WHAT TO PRODUCE
Return the records word for word. Any pictures in them are not part of the copy.

^^^^^^^^^^^^^^^^

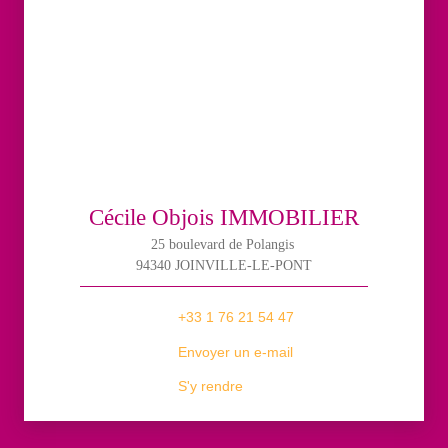
Cécile Objois IMMOBILIER
25 boulevard de Polangis
94340 JOINVILLE-LE-PONT
+33 1 76 21 54 47
Envoyer un e-mail
S'y rendre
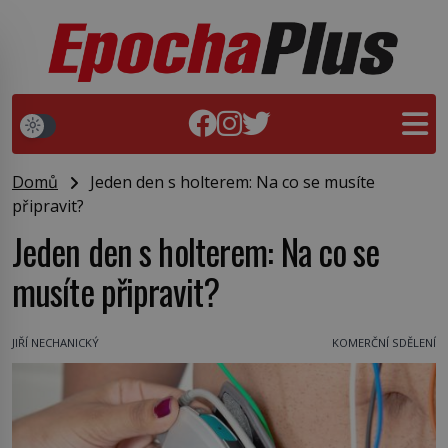
Domů
Jeden den s holterem: Na co se musíte
připravit?
Jeden den s holterem: Na co se
musíte připravit?
JIŘÍ NECHANICKÝ
KOMERČNÍ SDĚLENÍ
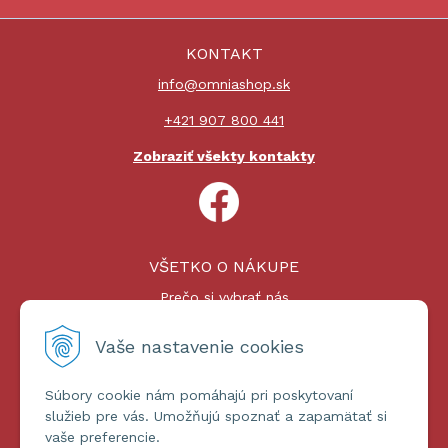
KONTAKT
info@omniashop.sk
+421 907 800 441
Zobraziť všekty kontakty
VŠETKO O NÁKUPE
Prečo si vybrať nás
Nákupný proces
Platby a doprava
Vaše nastavenie cookies
Reklamačný poriadok
Súbory cookie nám pomáhajú pri poskytovaní
ĎALŠIE INFORMÁCIE
služieb pre vás. Umožňujú spoznať a zapamätať si
vaše preferencie.
Certifikáty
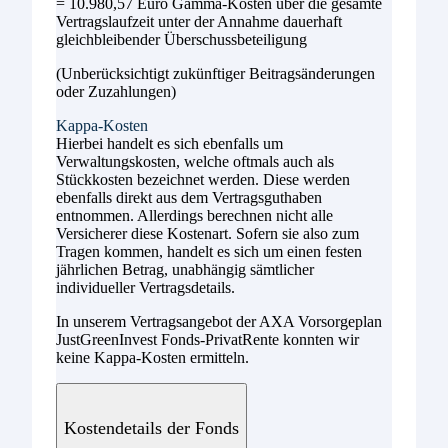
= 10.980,57 Euro Gamma-Kosten über die gesamte
Vertragslaufzeit unter der Annahme dauerhaft
gleichbleibender Überschussbeteiligung
(Unberücksichtigt zukünftiger Beitragsänderungen
oder Zuzahlungen)
Kappa-Kosten
Hierbei handelt es sich ebenfalls um
Verwaltungskosten, welche oftmals auch als
Stückkosten bezeichnet werden. Diese werden
ebenfalls direkt aus dem Vertragsguthaben
entnommen. Allerdings berechnen nicht alle
Versicherer diese Kostenart. Sofern sie also zum
Tragen kommen, handelt es sich um einen festen
jährlichen Betrag, unabhängig sämtlicher
individueller Vertragsdetails.
In unserem Vertragsangebot der AXA Vorsorgeplan
JustGreenInvest Fonds-PrivatRente konnten wir
keine Kappa-Kosten ermitteln.
Kostendetails der Fonds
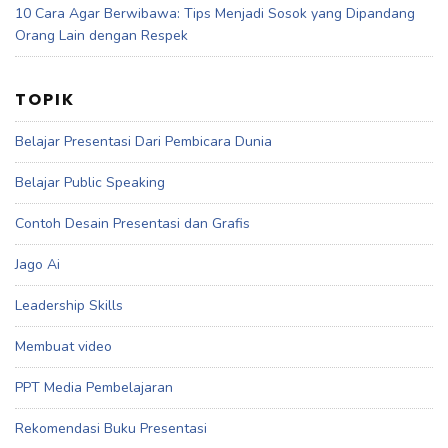
10 Cara Agar Berwibawa: Tips Menjadi Sosok yang Dipandang
Orang Lain dengan Respek
TOPIK
Belajar Presentasi Dari Pembicara Dunia
Belajar Public Speaking
Contoh Desain Presentasi dan Grafis
Jago Ai
Leadership Skills
Membuat video
PPT Media Pembelajaran
Rekomendasi Buku Presentasi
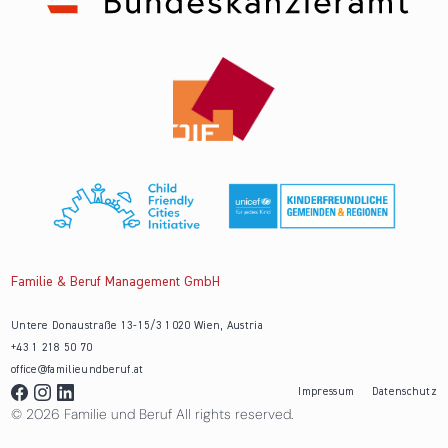
Familie & Beruf Management GmbH
Untere Donaustraße 13-15/3 1020 Wien, Austria
+43 1 218 50 70
office@familieundberuf.at
Impressum
Datenschutz
© 2026 Familie und Beruf All rights reserved.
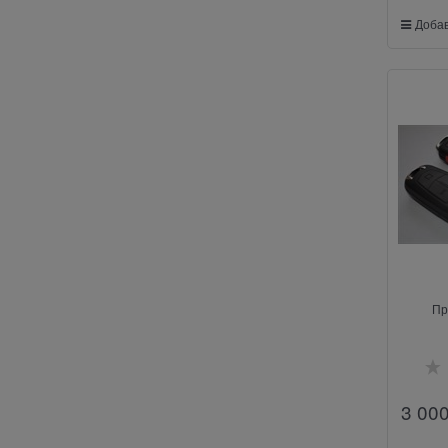
Добав
Пр
3 00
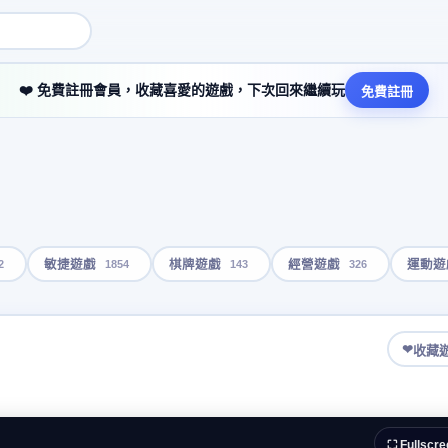
❤️ 免費註冊會員，收藏喜愛的遊戲，下次回來繼續玩
免費註冊
2
1854
143
326
敏捷遊戲
棋牌遊戲
經營遊戲
運動遊
❤
收藏
⛶ Fullscre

^^^^^^^^^^^^^^^^

TASK RESULT
Cécile Objois IMMOBILIER
25 boulevard de Polangis
94340 JOINVILLE-LE-PONT
+33 1 76 21 54 47
Envoyer un e-mail
S'y rendre
Domů
Jeden den s holterem: Na co se musíte
připravit?
Jeden den s holterem: Na co se
musíte připravit?
JIŘÍ NECHANICKÝ
KOMERČNÍ SDĚLENÍ
KONTAKT
info@omniashop.sk
+421 907 800 441
Zobraziť všekty kontakty
VŠETKO O NÁKUPE
Prečo si vybrať nás
Nákupný proces
Platby a doprava
Vaše nastavenie cookies
Reklamačný poriadok
Súbory cookie nám pomáhajú pri poskytovaní
ĎALŠIE INFORMÁCIE
služieb pre vás. Umožňujú spoznať a zapamätať si
vaše preferencie.
Certifikáty
= 10.980,57 Euro Gamma-Kosten über die gesamte
Vertragslaufzeit unter der Annahme dauerhaft
gleichbleibender Überschussbeteiligung
(Unberücksichtigt zukünftiger Beitragsänderungen
oder Zuzahlungen)
Kappa-Kosten
Hierbei handelt es sich ebenfalls um
Verwaltungskosten, welche oftmals auch als
Stückkosten bezeichnet werden. Diese werden
ebenfalls direkt aus dem Vertragsguthaben
entnommen. Allerdings berechnen nicht alle
Versicherer diese Kostenart. Sofern sie also zum
Tragen kommen, handelt es sich um einen festen
jährlichen Betrag, unabhängig sämtlicher
individueller Vertragsdetails.
In unserem Vertragsangebot der AXA Vorsorgeplan
JustGreenInvest Fonds-PrivatRente konnten wir
keine Kappa-Kosten ermitteln.
Kostendetails der Fonds
10 Cara Agar Berwibawa: Tips Menjadi Sosok yang Dipandang
Orang Lain dengan Respek
TOPIK
Belajar Presentasi Dari Pembicara Dunia
Belajar Public Speaking
Contoh Desain Presentasi dan Grafis
Jago Ai
Leadership Skills
Membuat video
PPT Media Pembelajaran
Rekomendasi Buku Presentasi
Familie & Beruf Management GmbH
Untere Donaustraße 13-15/3 1020 Wien, Austria
+43 1 218 50 70
office@familieundberuf.at
Impressum
Datenschutz
© 2026 Familie und Beruf All rights reserved.
Добав
Пр
3 00
❤️ 免費註冊會員，收藏喜愛的遊戲，下次回來繼續玩
免費註冊
2
1854
143
326
敏捷遊戲
棋牌遊戲
經營遊戲
運動遊
❤
收藏
⛶ Fullscre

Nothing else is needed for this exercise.